The dam is half empty and activists broke in and put a sign on the bare earth that read: THIS IS WHAT CLIMATE CHANGE LOOKS LIKE.
This is nonsense. Climate change these days means global warming: there is some evidence the earth has warmed about 0.6C in the past century.
So Greenpeace is saying warmer countries must have less rainfall than cooler ones. There is no scientific reason for this.
And even if you don't understand the science, all you have to do is compare a country like New Guinea – very hot and rainy – with Australia.
In fact, there's no evidence of increased droughts, floods, or any other extreme weather over the past century. I know this doesn't stop environmentalists blaming global warming whenever there's a storm, but according to William Kininmonth, who was in charge of Australia's National Climate Centre until 1998, it's the truth.
It's depressing that no public figure criticised Greenpeace's claim. You can understand why some might not want to.
History will regard Bob Carr's failure to build infrastructure like new dams as a defining feature of his government. Maybe he sees climate change as a useful diversion.
This week he said: "Climate change is the biggest issue facing the world."
Kim Beazley said global warming is as bad as global poverty, and his environment spokesman Anthony Albanese said it is the greatest threat to the health of our planet.
What – as bad as starvation and malnutrition affecting millions in the Third World? As bad as AIDS in Africa?
Statements such as these are recklessly irresponsible. They divert our attention from problems we could solve, such as hunger, to ones we can't.
The truth is we have no control over global warming, and in any case it's not a problem at all.

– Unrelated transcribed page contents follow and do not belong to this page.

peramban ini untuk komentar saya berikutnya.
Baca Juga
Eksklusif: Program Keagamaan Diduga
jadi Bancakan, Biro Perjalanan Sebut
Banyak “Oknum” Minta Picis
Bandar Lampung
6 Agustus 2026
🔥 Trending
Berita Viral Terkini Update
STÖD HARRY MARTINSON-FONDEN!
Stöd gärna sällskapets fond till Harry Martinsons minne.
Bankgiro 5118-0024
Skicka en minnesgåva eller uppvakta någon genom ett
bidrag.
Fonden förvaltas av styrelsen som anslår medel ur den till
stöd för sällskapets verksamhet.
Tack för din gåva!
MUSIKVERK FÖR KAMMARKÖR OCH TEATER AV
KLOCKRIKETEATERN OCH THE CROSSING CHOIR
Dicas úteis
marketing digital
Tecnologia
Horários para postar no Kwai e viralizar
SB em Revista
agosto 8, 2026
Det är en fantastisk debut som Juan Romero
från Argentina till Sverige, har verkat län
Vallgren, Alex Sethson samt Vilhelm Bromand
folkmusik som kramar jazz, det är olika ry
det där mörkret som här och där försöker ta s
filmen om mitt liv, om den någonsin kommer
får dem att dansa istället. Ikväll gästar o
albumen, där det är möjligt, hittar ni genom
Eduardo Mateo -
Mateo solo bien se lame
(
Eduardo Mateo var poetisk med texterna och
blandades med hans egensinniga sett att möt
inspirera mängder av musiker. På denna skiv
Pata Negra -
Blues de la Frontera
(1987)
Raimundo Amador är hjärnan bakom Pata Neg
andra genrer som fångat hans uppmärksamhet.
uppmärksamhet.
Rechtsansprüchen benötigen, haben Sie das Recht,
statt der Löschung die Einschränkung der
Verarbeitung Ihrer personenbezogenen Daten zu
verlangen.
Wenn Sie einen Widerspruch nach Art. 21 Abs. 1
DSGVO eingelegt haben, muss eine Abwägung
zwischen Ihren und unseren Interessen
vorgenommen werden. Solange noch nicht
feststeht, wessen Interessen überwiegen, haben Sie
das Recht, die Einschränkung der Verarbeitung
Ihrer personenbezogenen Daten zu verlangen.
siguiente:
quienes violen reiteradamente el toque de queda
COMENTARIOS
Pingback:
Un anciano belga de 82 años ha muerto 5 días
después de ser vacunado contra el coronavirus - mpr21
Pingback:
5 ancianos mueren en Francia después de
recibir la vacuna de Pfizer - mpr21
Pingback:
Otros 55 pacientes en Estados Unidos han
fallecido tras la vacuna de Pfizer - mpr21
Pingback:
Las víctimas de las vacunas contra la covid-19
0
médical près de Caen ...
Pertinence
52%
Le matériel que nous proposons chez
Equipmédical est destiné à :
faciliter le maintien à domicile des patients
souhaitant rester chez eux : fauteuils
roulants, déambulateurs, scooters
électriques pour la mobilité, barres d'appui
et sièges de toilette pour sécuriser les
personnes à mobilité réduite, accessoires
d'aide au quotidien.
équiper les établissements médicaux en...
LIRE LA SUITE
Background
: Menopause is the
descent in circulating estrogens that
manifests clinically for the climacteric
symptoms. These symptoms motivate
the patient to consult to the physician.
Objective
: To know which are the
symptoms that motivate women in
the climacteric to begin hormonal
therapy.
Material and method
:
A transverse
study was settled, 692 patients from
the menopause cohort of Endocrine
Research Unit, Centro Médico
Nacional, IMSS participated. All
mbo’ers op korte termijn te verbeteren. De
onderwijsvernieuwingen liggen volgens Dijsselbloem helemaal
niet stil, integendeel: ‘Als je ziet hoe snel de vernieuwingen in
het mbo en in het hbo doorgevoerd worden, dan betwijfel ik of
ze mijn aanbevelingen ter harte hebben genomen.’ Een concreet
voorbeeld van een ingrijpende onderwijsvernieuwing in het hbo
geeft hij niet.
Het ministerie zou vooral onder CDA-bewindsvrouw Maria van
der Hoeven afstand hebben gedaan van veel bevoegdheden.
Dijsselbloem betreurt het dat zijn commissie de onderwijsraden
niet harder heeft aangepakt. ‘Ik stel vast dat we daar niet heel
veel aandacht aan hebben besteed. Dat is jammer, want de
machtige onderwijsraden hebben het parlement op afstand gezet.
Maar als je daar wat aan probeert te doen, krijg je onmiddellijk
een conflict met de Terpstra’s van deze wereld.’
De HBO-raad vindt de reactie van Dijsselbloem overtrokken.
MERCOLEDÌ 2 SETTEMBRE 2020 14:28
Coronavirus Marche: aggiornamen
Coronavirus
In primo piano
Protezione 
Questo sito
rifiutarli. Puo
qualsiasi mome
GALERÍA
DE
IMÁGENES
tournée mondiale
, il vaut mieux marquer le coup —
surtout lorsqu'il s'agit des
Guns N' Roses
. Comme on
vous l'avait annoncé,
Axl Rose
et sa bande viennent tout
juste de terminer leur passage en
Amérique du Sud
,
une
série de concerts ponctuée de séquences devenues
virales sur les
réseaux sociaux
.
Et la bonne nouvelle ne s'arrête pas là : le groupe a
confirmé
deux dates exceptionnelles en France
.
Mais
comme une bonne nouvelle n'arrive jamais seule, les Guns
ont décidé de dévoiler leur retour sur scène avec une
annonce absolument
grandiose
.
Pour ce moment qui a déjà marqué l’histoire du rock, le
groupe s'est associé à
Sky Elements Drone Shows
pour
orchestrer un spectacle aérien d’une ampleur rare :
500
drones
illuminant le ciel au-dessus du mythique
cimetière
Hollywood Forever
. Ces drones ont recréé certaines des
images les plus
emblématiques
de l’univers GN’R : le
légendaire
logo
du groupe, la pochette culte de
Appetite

The myth holds that carbon dioxide in the upper atmosphere is increasing, due mainly to industrial activities, and this traps heat lower down, with the result that temperatures on the earth's surface rise.
The first problem with this is that the extra carbon dioxide we create is so minuscule in comparison with the amount of greenhouse gases in the atmosphere it's highly unlikely it could create this effect. Variations in the amount of heat the sun generates are a far more likely cause.
The second problem is that temperatures have not risen along with industrialisation over the past 200 years. In the 1970s, for instance, environmentalists said we faced a global cooling.
Another major problem is that a small rise in temperature could be a good thing, whatever the cause. It could increase agricultural productivity and reduce energy requirements (for heating) in many places. The myth of manmade global warming thrives because it fits the interests of so many people, such as Green groups in search of crises to attract new members (no crisis, no cash) and politicians looking for excuses. We can now speak of a global warming industry.
Professor Garth Paltridge is an atmospheric scientist who headed the Institute of Antarctic and Southern Ocean Studies at the University of Tasmania for many years.
He says most developed countries have institutionalised their greenhouse activity within government agencies devoted specifically to mitigation of global warming. Their budgets are enormous.
It is not likely that the public servants who staff them will be receptive to doubts about their reason for existence.
Nor are the research institutions concerned with global warming likely to bite the hands that feed them.
As to the claim that there is a consensus on global warming among climate scientists, Paltridge is dismissive. He says: That belief is simply not true.